“Ha!” said William.
He raised his fork and drove it with sickening violence at his sausage.
So Jane had a quiet little woman’s lunch at a confectioner’s alone with Anastatia. Jane ordered a tongue-and-lettuce sandwich, two macaroons, marsh-mallows, ginger-ale and cocoa; and Anastatia ordered pineapple chunks with whipped cream, tomatoes stuffed with beetroot, three dill pickles, a raspberry nut sundae, and hot chocolate. And, while getting outside this garbage, they talked merrily, as women will, of every subject but the one that really occupied their minds. When Anastatia got up and said good-bye with a final reference to her dressmaker, Jane shuddered at the depths of deceit to which the modern girl can sink.
It was now about a quarter to three, so Jane had an hour to kill before going to the rendezvous. She wandered about the streets, and never had time appeared to her to pass so slowly, never had a city been so congested with hard-eyed and suspicious citizens. Every second person she met seemed to glare at her as if he or she had guessed her secret.
The very elements joined in the general disapproval. The sky had turned a sullen grey, and faraway thunder muttered faintly, like an impatient golfer held up on the tee by a slow foursome. It was a relief when at length she found herself at the back of Rodney Spelvin’s house, standing before the scullery window, which it was her intention to force with the pocket-knife won in happier days as second prize in a competition at a summer hotel for those with handicaps above eighteen.
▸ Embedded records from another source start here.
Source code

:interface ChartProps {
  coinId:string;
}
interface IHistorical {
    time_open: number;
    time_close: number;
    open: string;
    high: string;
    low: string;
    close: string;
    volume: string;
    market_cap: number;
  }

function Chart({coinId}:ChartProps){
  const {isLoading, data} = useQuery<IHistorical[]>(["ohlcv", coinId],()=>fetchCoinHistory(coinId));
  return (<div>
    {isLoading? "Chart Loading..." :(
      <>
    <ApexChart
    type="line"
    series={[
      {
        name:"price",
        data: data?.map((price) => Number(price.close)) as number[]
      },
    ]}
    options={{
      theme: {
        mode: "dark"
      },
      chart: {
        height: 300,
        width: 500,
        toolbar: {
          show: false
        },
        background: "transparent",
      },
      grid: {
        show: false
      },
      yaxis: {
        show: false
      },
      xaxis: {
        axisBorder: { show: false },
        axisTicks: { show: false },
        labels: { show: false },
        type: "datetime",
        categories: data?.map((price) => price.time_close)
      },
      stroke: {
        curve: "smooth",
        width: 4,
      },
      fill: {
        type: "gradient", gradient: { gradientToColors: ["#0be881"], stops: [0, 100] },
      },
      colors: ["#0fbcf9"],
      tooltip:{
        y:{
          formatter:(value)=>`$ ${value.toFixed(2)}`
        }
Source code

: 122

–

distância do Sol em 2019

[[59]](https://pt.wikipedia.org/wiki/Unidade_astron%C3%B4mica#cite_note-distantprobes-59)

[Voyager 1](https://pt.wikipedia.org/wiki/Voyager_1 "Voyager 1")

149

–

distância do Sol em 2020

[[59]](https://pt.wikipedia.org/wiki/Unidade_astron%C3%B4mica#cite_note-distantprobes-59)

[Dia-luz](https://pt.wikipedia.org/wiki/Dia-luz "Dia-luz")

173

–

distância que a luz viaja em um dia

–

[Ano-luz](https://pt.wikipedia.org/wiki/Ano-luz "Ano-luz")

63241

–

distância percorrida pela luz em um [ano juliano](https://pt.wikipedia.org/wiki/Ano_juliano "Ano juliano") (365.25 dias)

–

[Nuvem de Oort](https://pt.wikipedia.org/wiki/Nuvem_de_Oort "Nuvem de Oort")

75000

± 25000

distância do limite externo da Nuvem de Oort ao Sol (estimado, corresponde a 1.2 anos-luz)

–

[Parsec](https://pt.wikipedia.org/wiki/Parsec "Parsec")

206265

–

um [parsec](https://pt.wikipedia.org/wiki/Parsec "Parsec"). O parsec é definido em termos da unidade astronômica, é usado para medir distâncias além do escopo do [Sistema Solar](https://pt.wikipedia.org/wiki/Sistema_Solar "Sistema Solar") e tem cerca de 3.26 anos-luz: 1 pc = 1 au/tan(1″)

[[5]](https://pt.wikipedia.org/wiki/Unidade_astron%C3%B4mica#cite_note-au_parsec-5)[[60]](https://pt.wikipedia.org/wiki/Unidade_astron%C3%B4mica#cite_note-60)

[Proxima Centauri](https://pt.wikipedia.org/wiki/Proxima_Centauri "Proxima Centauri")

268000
But the relief did not last long. Despite the fact that she was about to enter this evil house with the best motives, a sense of almost intolerable guilt oppressed her. If William should ever get to know of this! Wow! felt Jane.
How long she would have hesitated before the window, one cannot say. But at this moment, glancing guiltily round, she happened to catch the eye of a cat which was sitting on a near-by wall, and she read in this cat’s eye such cynical derision that the urge came upon her to get out of its range as quickly as possible. It was a cat that had manifestly seen a lot of life, and it was plainly putting an entirely wrong construction on her behaviour. Jane shivered, and, with a quick jerk prised the window open and climbed in.
It was two years since she had entered this house, but once she had reached the hall she remembered its topography perfectly. She mounted the stairs to the large studio sitting-room on the first floor, the scene of so many Bohemian parties in that dark period of her artistic life. It was here, she knew, that Rodney would bring his victim.
The studio was one of those dim, over-ornamented rooms which appeal to men like Rodney Spelvin. Heavy curtains hung in front of the windows. One corner was cut off by a high-backed Chesterfield. At the far end was an alcove, curtained like the windows. Once Jane had admired this studio, but now it made her shiver. It seemed to her one of those nests in which, as the subtitle of “Tried in the Furnace” had said, only eggs of evil are hatched. She paced the thick carpet restlessly, and suddenly there came to her the sound of footsteps on the stairs.